I dont think anyone can offer any assurance at all that it is NOT being transmitted by unusual means. The fact that they haven't detected a specific case doesn't mean that it cant or doesnt happen.

This line of thinking is kind of paranoid but it is also stupid not to at least acknowledge the idea.

Duncan B
5th January 2007, 16:17
Quite reasonable: statisticians refer to this as type 1 and type 2 errors, e.g. how many guilty criminals go free to minimise imprisoning an innocent person.

This is after all about risk management. If people are so worried about how "easy" it is to catch transmitable diseases through martial arts practice then they simply can't practise martial arts if they wish to be risk free.

My believe as stated above is that someone who has put controls in place will be safer than somewhere with none. Of course if there are two identical dojos then those with a known HIV+ student would be of higher risk.

At the end of the day it's for the individual to decide.
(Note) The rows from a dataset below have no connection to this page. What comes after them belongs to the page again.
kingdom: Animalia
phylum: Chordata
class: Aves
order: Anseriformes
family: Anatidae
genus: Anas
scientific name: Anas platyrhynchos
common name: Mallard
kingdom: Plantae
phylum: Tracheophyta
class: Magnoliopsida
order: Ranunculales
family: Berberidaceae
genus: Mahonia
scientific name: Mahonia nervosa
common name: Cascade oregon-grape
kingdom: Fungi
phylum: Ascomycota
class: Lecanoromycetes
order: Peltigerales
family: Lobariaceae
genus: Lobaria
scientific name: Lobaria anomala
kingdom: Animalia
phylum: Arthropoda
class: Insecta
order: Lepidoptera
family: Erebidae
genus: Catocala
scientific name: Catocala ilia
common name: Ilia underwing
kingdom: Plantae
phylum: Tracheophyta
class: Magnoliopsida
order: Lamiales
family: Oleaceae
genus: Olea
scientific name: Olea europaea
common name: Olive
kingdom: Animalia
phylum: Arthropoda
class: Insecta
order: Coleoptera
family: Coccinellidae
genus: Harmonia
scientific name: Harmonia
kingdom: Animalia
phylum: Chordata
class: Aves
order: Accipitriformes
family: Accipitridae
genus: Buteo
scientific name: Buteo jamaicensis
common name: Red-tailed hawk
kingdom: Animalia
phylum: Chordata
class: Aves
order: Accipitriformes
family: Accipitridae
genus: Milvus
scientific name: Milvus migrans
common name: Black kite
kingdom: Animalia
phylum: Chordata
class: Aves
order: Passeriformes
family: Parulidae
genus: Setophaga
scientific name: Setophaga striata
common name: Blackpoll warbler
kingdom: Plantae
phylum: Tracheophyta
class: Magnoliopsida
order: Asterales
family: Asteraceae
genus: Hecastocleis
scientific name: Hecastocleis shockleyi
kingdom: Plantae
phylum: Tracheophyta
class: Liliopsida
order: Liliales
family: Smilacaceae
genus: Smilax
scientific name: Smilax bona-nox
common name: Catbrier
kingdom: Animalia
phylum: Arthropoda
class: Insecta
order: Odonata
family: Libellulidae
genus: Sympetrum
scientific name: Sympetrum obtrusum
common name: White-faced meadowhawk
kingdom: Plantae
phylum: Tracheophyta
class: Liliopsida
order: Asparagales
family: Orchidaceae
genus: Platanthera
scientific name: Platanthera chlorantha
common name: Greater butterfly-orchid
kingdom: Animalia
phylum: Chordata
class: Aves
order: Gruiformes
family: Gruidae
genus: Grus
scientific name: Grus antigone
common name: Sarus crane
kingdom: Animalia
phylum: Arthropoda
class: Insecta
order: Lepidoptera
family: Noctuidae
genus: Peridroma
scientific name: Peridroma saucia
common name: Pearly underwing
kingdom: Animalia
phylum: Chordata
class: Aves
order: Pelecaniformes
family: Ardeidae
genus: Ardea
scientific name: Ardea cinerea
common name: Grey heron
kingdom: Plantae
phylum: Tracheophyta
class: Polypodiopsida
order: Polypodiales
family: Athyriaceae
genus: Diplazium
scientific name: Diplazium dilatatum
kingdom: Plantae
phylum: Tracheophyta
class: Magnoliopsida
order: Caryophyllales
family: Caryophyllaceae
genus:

Personally I'm fairly certain that if the alternative dojo is 10 miles away I've probably increased my risk of death greater through the extra miles driving than any risk of contracting HIV. Of course I've not checked the stats to confirm this.

Duncan Bowdler

Duncan B
5th January 2007, 21:43
Accidently headbutting someone in the mouth could cause the teeth to puncture the skin. Punching someone in the mouth would do the same thing. I can split/ scratch my knuckle while busting a lip open. What if someone slobbers in my eye while I am choking them?


Many posts have made a similar point however the actual scenario was "The instructor in a kids Tai Chi class". Hence if any of this sort of thing was being done to my (theoretical) child by an instructor I would have an issue!! More seriously the situation itself reduces any risk to a reasonable (virtually impossible) level in my view. I've assisted with considerably more risky self-defence classes to children and there has never ever been a situation in which this has been even close to an issue from MY input and I would not class my self as particularly skilled in comparison to my fellow e-budoers.

Obviously if the scenario is broader to include all possible martial arts practice by adults then the risk IS different and greater. However it may again be possible for an instructor to instruct without raising the risk by avoiding the direct demonstration of certain techniques. This may or may not be possible depending upon the martial art in question. I'll bet boxing trainers like Emanuel Steward work with pros and don't get cut very often themself (any more). It's just not necessary for their training method. Of course if you're waving around large pointy swords you've got another issue altogether but not necessarily one you can go around.